Was looking at that QLED too. The remote and the external connection box puts me off abit though.

https://www.richersounds.com/samsung-55-inch-4k-ultra-hd-premium-smart-qled-tv-tvplus.html


----------



## OldskoolRS (May 5, 2011)

Taxboy said:


> I'm looking for real world experience on whether having better quality HDR on the TV has much of an impact on sources such as Bluray & Freeview HD.
> 
> Sent from my SM-T800 using Tapatalk


Sorry, I am an AV enthusiast, but can I at least comment that HDR will not be in effect if you are feeding the TV with BluRay or Freeview HD? These are 1080p sources which should be displayed as SDR/rec709. However all 4K displays will upscale the image to fill the screen, so there can be some variation as some devices upscale better than others.

To be honest though, many viewers sit far enough back that the benefit of 4K is lost, so it's more about general picture quality such as black level, motion and colours.


----------



## huxley309 (Apr 8, 2006)

Why not look at a good laser projector, heard they're better than most if not all TV's, they've really come along.


----------



## shl-kelso (Dec 27, 2012)

huxley309 said:


> Why not look at a good laser projector, heard they're better than most if not all TV's, they've really come along.

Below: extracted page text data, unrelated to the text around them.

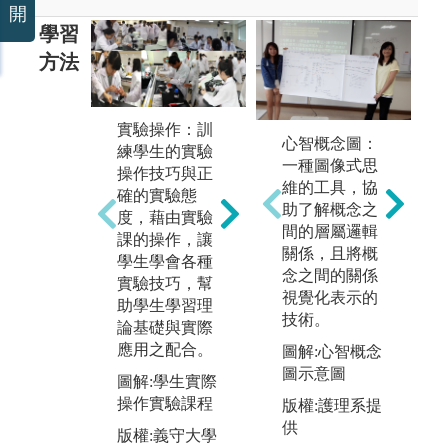
開
學習
方法
實驗操作：訓
小組討論：讓
見
心智概念圖：
練學生的實驗
學生藉由分組
劃
一種圖像式思
操作技巧與正
進行主題討論
訪
維的工具，協
確的實驗態
的方式，學習
到
助了解概念之
度，藉由實驗
生物醫技相關
位
間的層屬邏輯
課的操作，讓
領域概念與知
作
關係，且將概
學生學會各種
識，並且學會
能
念之間的關係
實驗技巧，幫
資料收集整
課
視覺化表示的
助學生學習理
理。並透過實
業
技術。
論基礎與實際
際參與口頭報
工
應用之配合。
告與主題討論
此
圖解:心智概念
的經驗，讓同
式
圖示意圖
圖解:學生實際
學可以更全面
生
操作實驗課程
版權:護理系提
學習如何透過
悉
供
版權:義守大學
合作討論來解
了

Depends what you are looking for - if you have a "normal" room without good light control then a projector (laser or not) is not going to be bright enough for daytime use without accepting washed out images. Even light rejecting screens can struggle if the windows allow light in from behind the projector.

Most modest (under 10k) laser projectors still do not go that bright and can struggle with black levels. And even when you step up to double the price (like the Sony ultra short throw laser projector) then it still does not give as bright a picture as a TV so HDR will not pop in the same way.

However if you want to go bigger than 75" screen size and and can make the room dark/semi-dark then a well chosen projector is the way to go provided you can also accommodate a decent screen to go with it.

So laser projection has its benefits (mostly instant on/off, stable light source output over time, long life) but it's not a perfect replacement for a TV just yet.


----------



## huxley309 (Apr 8, 2006)

Ok just that the gadget show did a comparison, Samsung quantum dot TV against some Epson short throw laser projector that seemed pretty new.

6-13 for the projector, they even said in a lit room it still looked decent.
I'm only going by what they said of course.


----------